6 Quotes Tagged: perestroika

Perestroika did not give the people prosperity, something they expected of me, as head of state, based on an ingrained, traditional feeling of dependence. But I did not promise that. I urged people to use this new-found freedom to create prosperity, personal and social prosperity, with their own hands and minds, according to the abilities of each.

There are different interpretations of perestroika in the West, including the United States. There is the view that it has been necessitated by the disastrous state of the Soviet economy and that it signifies disenchantment with socialism and a crisis for its ideals and ultimate goals. Nothing could be further from the truth than such interpretations, whatever the motives behind them. Of course, perestroika has been largely stimulated by our dissatisfaction with the way things have been going in our country in recent years. But it has to a far greater extent been prompted by an awareness that the potential of socialism had been underutilized.

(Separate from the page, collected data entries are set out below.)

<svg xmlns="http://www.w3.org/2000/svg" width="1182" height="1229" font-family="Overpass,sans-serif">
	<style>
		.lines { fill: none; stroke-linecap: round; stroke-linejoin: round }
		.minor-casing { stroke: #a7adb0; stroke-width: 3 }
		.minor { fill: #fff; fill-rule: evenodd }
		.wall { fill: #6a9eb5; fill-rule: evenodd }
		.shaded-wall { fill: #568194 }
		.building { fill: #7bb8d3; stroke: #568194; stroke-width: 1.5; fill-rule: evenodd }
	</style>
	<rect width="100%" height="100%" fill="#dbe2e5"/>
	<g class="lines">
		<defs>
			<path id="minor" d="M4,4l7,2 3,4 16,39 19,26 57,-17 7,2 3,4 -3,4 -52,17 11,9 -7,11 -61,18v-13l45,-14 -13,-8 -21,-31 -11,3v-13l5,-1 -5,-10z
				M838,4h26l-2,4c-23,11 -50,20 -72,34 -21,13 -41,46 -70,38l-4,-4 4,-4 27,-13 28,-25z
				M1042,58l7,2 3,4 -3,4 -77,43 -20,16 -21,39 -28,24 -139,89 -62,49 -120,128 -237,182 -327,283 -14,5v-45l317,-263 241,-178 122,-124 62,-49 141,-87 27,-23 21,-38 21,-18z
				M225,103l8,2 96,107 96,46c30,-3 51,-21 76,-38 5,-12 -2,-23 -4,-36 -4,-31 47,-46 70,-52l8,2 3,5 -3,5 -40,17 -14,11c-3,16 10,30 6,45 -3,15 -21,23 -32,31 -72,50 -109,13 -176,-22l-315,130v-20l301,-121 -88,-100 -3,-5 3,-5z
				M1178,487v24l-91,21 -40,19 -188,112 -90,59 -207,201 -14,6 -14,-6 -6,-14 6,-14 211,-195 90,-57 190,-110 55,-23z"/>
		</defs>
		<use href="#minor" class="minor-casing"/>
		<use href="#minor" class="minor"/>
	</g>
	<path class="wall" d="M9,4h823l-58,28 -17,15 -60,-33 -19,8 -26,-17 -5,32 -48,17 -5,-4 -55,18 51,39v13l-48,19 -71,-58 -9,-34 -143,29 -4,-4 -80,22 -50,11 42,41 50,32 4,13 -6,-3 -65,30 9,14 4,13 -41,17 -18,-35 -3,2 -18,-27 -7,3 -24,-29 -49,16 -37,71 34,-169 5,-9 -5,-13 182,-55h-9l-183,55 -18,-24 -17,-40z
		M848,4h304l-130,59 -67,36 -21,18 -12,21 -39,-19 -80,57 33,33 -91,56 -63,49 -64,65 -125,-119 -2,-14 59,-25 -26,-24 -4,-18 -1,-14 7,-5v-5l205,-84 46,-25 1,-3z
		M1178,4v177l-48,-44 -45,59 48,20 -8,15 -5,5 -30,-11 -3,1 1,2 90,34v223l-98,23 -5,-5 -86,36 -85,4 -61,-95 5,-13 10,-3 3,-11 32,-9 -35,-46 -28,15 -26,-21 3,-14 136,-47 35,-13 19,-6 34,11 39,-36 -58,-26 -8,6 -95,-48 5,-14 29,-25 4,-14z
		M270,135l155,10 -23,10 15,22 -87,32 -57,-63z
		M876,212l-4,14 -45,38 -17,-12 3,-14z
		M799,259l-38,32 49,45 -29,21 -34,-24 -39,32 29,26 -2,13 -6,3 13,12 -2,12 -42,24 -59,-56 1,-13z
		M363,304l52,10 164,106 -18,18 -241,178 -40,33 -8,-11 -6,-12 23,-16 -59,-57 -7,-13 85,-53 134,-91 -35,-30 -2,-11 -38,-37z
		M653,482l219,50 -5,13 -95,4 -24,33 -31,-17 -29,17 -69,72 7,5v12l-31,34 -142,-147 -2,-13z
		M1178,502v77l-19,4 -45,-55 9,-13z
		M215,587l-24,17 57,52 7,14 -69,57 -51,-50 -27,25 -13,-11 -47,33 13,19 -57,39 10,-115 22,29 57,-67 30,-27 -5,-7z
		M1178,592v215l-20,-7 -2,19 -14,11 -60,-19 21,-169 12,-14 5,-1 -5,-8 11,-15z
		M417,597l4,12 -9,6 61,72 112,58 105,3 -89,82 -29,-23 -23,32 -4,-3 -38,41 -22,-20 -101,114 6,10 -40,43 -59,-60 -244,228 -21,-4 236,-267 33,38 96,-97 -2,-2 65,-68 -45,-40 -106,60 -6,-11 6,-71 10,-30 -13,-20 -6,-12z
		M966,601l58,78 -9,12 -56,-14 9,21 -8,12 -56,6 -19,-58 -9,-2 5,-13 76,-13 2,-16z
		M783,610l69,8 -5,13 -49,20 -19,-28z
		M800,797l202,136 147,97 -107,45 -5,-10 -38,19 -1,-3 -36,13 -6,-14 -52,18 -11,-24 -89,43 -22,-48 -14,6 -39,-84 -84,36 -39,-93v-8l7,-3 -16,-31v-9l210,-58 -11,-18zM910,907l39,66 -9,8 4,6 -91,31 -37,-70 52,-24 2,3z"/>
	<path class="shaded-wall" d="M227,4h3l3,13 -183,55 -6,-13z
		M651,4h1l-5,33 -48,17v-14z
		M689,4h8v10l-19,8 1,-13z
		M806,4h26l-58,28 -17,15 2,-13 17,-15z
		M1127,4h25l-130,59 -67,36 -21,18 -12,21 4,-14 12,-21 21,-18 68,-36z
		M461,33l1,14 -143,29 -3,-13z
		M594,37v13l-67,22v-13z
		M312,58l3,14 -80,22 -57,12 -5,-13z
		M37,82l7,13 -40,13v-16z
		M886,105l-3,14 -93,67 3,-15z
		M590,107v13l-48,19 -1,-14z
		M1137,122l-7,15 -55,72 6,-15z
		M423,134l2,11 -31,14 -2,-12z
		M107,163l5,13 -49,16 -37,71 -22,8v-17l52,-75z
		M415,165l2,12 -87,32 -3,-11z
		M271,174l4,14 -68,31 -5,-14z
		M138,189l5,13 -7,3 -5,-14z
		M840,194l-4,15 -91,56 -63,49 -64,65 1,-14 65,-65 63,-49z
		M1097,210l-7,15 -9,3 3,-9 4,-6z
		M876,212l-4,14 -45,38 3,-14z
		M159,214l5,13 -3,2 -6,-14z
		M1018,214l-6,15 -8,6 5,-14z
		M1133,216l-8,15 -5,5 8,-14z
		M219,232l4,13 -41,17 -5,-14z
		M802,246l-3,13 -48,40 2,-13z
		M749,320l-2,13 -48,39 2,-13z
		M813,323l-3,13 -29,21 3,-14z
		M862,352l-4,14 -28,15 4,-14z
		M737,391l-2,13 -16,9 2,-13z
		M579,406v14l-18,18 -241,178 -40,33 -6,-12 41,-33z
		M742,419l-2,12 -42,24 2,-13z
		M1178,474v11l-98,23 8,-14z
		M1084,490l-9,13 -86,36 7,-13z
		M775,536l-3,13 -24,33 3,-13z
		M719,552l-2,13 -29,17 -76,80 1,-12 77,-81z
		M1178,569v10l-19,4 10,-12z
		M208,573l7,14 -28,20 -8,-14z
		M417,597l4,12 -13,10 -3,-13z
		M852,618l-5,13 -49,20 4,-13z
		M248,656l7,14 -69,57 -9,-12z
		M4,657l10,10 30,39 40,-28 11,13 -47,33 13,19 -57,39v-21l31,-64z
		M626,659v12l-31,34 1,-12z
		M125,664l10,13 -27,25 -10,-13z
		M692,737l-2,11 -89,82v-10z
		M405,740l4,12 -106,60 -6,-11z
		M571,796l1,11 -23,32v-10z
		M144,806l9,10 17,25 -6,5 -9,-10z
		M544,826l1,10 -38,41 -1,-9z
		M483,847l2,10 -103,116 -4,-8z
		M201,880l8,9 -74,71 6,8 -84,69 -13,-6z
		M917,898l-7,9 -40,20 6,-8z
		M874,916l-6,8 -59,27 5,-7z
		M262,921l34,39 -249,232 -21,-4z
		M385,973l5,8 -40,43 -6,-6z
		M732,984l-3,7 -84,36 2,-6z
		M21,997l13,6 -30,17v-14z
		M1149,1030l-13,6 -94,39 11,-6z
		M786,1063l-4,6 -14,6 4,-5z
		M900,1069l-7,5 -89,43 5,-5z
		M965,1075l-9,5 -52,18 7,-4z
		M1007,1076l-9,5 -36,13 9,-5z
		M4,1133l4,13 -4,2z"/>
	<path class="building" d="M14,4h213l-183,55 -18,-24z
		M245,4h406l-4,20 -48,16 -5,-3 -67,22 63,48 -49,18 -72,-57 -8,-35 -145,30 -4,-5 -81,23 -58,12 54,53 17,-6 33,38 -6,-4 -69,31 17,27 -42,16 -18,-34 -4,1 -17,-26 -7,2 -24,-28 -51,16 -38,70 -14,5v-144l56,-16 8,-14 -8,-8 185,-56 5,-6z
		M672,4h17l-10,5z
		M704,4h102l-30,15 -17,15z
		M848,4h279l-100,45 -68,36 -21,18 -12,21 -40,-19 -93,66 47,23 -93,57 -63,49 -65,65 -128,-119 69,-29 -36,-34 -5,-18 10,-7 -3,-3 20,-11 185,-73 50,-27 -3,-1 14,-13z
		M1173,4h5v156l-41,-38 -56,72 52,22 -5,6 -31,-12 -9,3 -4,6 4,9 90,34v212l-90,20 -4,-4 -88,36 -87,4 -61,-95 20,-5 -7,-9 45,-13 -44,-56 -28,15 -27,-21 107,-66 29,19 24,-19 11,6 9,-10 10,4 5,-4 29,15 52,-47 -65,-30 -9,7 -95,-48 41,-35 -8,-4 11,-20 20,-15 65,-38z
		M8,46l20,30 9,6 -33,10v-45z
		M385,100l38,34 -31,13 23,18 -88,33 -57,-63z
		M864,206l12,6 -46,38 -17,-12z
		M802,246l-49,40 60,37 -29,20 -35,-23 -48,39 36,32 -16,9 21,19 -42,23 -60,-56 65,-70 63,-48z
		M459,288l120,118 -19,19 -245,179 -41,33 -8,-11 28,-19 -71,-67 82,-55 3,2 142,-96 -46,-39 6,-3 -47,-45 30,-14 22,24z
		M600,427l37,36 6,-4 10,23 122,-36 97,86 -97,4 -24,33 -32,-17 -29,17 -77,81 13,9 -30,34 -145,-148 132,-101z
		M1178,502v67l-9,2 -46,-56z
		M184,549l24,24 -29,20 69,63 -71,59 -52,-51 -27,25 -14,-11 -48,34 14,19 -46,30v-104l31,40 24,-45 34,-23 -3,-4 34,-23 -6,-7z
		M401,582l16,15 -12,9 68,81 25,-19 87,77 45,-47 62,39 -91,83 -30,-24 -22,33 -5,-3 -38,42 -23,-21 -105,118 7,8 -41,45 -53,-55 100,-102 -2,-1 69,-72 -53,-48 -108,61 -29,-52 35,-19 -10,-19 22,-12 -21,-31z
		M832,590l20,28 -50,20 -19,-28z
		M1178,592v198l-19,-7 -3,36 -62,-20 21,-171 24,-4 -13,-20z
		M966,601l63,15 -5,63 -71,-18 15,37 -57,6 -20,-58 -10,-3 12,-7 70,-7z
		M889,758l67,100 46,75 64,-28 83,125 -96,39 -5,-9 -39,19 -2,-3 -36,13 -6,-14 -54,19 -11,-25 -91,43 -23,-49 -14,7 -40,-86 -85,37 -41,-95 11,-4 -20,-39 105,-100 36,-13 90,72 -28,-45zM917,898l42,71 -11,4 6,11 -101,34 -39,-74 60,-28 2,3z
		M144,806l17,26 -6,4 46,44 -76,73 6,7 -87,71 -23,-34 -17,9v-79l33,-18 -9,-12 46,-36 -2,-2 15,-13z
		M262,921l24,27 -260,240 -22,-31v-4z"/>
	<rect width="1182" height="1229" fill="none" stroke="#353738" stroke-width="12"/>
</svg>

We realize this particularly clearly now in the days of the seventieth anniversary of our Revolution. We have a sound material foundation, a wealth of experience and a broad world outlook with which to perfect our society purposefully and continuously, seeking to gain ever greater returns — in terms of quantity and quality — from all our activities.

An essential prerequisite for the reforms to which I gave the name of perestroika was glasnost or transparency, which gave people the possibility but also the right to speak the truth. How could reforms be put in train if one did not tell the truth about the actual situation, if people could not hear the truth about the past?

Perestroika is an urgent necessity arising from the profound processes of development in our socialist society. This society is ripe for change. It has long been yearning for it. Any delay in beginning perestroika could have led to an exacerbated internal situation in the near future, which, to put it bluntly, would have been fraught with serious social, economic, and political crises.

Perhaps I lost as a politician, perhaps my self-confidence played a trick on me because I did not recognize the double threat – from zealots and radicals, and from reactionaries in my immediate surroundings. Nonetheless, perestroika won. A relapse into the past is out of the question.